Vadim Sidur kannte wiederum den sowjetischen, ebenfalls in der Ukraine geborenen Schriftsteller Vasilij Grossman (1905–1964), der Kriegsberichterstatter für die Rote Armee gewesen war und dabei Dokumente über die nationalsozialistische Judenvernichtung gesammelt hatte. Seit einigen Jahren sind Grossmans literarische Werke in Deutschland neu übersetzt worden, darunter auch der Roman »Stalingrad«, auf dessen verwickelte Text- und Editionsgeschichte seit 1952 Matthias Schwartz für unsere Rubrik »Neu gelesen« näher eingeht. Aus heutiger Perspektive ist der Roman in mehrfacher Hinsicht interessant: als Gegenpol zur aktuellen russischen Indienstnahme des »Großen Vaterländischen Krieges«, als Alternative zu lange Zeit gängigen westdeutschen Stalingrad-Narrativen sowie als »ein literarisches Zeugnis der jüdischen Geschichte« (Schwartz).

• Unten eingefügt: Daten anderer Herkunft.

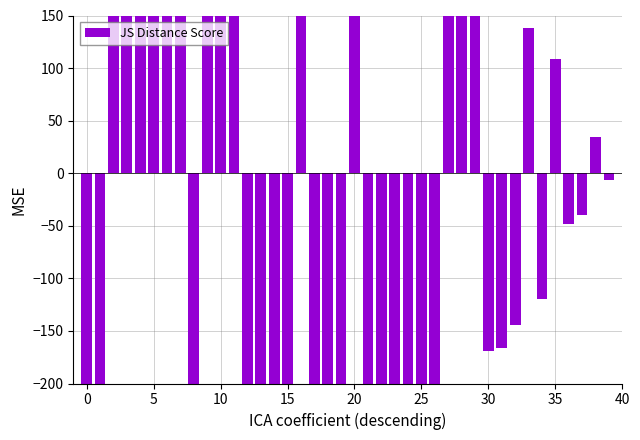

What is the label of the 40th bar from the left?

39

Ein zweiter Beitrag der Rubrik »Neu gelesen« hat ebenfalls Bezüge zur osteuropäischen und jüdischen Geschichte, widmet sich aber einem neueren Buch mit zeitlich und geographisch breiterem Zugang: Unter dem nicht unbescheidenen Titel »Das Jahrhundert verstehen. Eine universalhistorische Deutung« legte Dan Diner 1999 eine durchaus »eigenwillige« Synthese des 20. Jahrhunderts vor, wie Maurus Reinkowski schreibt. Das Buch verfolgt nicht den Anspruch einer Globalgeschichte, sondern konzentriert sich auf den europäischen Raum, aber mit stärkerem Augenmerk für die Peripherien Europas und den »Orient« als in vergleichbaren Darstellungen. Das Cover der weiterhin lieferbaren Taschenbuchausgabe von 2015 zeigt die berühmte Freitreppe von Odessa, einer Stadt, über die Karl Schlögel 2001 noch mit Euphorie schreiben konnte,2 die 2022/23 aber schwere Kriegsschäden erlitt. Im Jahr 2025 hat Dan Diner nun gleich zwei wichtige Auszeichnungen erhalten: den Ludwig-Börne-Preis und den Sigmund-Freud-Preis für wissenschaftliche Prosa – die Jury des Freud-Preises hat dabei ausdrücklich auf »Das Jahrhundert verstehen« hingewiesen.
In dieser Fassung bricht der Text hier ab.